Impacts are easier to talk about because these are what keep folks up at night. However, you need to move beyond vague feelings of dread and help people understand the real potential impacts to your business. Impact costs can vary greatly depending on your industry, your data scope and compliance, business functions, and how much you outsource. However, you as a cyber security expert are in a better position than anyone else to describe those impacts to the board. Talk in terms of tangible and intangible losses that resonate with them, including:

• Tangible costs:
  • Breach disclosure costs (PII record count x disclosure cost / record)
  • Customer SLA fines
  • Revenue loss during system downtime and recovery
  • Compliance and audit fines
  • Potential litigation and fines down the road
  • Incident response costs, including internal resources (OpEx), third party breach experts, required remediation controls, and effectiveness testing
• Intangible costs:
  • Impact to your brand (the business puts a value to this—usually found as an asset line item in your financial books)
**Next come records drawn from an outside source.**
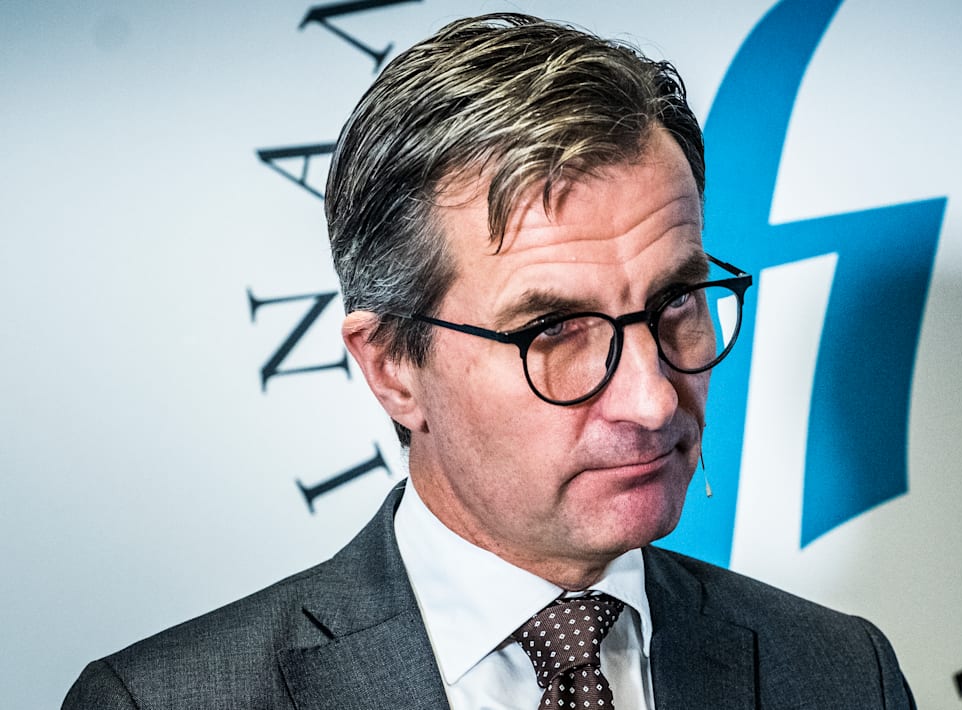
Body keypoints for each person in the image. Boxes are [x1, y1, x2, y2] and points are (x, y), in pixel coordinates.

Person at [63, 13, 914, 709]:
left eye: (676, 301)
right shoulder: (161, 701)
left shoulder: (844, 674)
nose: (653, 400)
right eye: (554, 329)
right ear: (392, 367)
  • Current and future customer perception and loss
  • Loss of business value in acquisition discussions
  • Competitive advantage loss
  • The board’s personal reputation and/or jobs

When presenting likelihood and impact, stick to the simplified High/Med/Low model. Everyone is aware that there are more layers, and most execs would understand a more complex model, but their time is limited and they just want the Cliff Notes version. In cases where the risk is high, then they will probably press for details.
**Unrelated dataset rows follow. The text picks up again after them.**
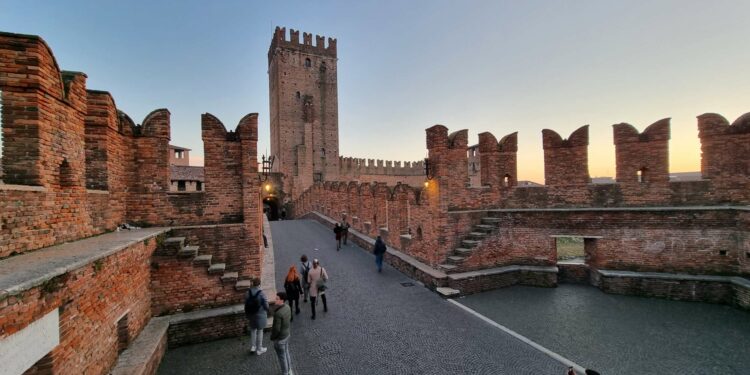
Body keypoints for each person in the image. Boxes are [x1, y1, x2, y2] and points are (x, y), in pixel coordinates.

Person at [244, 278, 268, 355]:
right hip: (260, 315)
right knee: (260, 331)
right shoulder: (261, 293)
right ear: (259, 284)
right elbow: (266, 305)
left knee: (253, 330)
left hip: (251, 314)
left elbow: (245, 303)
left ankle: (253, 347)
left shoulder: (247, 292)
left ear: (252, 284)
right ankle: (259, 349)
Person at [271, 291, 293, 375]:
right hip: (287, 334)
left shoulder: (278, 313)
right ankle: (289, 370)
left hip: (280, 339)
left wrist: (273, 337)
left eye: (277, 299)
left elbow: (276, 329)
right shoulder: (287, 307)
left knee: (282, 357)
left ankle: (285, 372)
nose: (275, 300)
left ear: (282, 300)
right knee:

Lastly, never present a problem without an accompanying solution. Make sure you have a solid mitigation plan (with proposed budget numbers) to resolve anything rated high risk. Executives want clear lines of responsibility among business owners—they want to know who’s responsible for remediation, and the budget from which the remediation tasks will be paid. Never present risk without clear information about ownership and responsibility. The chances are likely the board has already dealt with high risk, non-cybersecurity scenarios before. If you’ve done your job well in explaining, you can sit back and let them decide what to do. But, as the cyber security expert, you should still be prepared to give them guidance or validation.
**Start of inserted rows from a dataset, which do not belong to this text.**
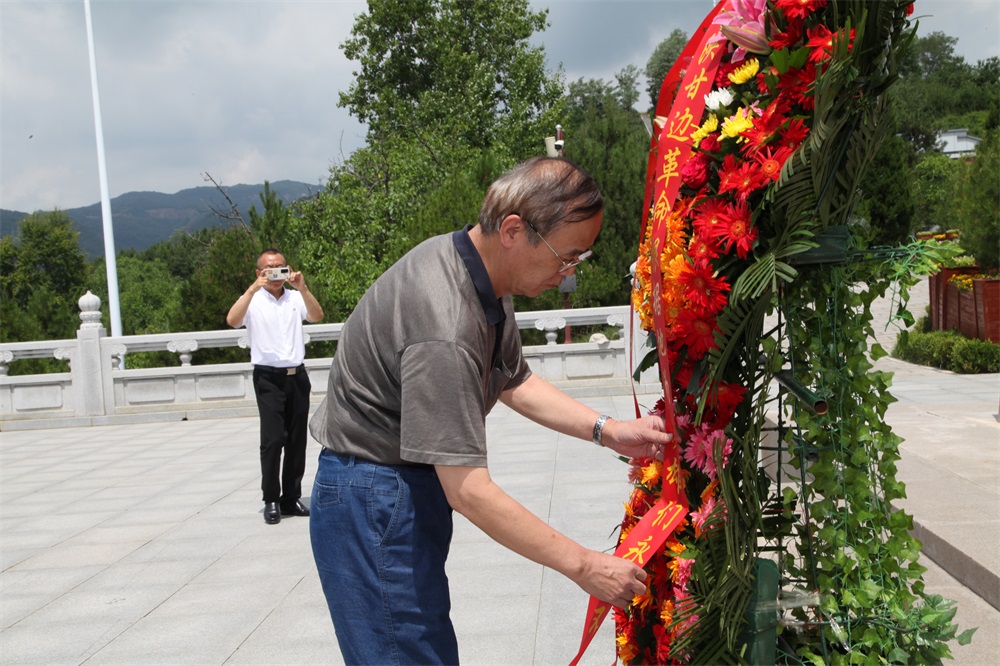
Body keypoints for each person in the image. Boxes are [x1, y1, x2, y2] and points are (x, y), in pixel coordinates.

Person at [308, 157, 672, 663]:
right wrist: (585, 565)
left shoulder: (478, 273)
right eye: (565, 257)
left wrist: (608, 430)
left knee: (420, 644)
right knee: (403, 650)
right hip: (373, 494)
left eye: (579, 260)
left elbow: (512, 378)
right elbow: (469, 490)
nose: (569, 275)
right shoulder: (445, 322)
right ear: (514, 230)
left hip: (400, 484)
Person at [227, 249, 324, 524]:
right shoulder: (253, 300)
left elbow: (316, 316)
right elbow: (233, 320)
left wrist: (302, 287)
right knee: (272, 440)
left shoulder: (295, 297)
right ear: (259, 273)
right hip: (268, 377)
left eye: (280, 267)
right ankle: (271, 498)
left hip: (297, 375)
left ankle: (291, 497)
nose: (275, 273)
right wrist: (251, 290)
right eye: (269, 269)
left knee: (297, 440)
The first time you do this, it might seem like a lot of work, but for effective CISOs, it is routine. Risk assessments and reporting with the board should be happening at least annually. The first risk assessment is the foundation which you update with new risks as things change within the organization. As cyber risk is better understood and managed, you might need to only present updates if something significant or material has happened. This is the ideal position—not only does it mean everyone is sleeping at night, it means the board trusts you.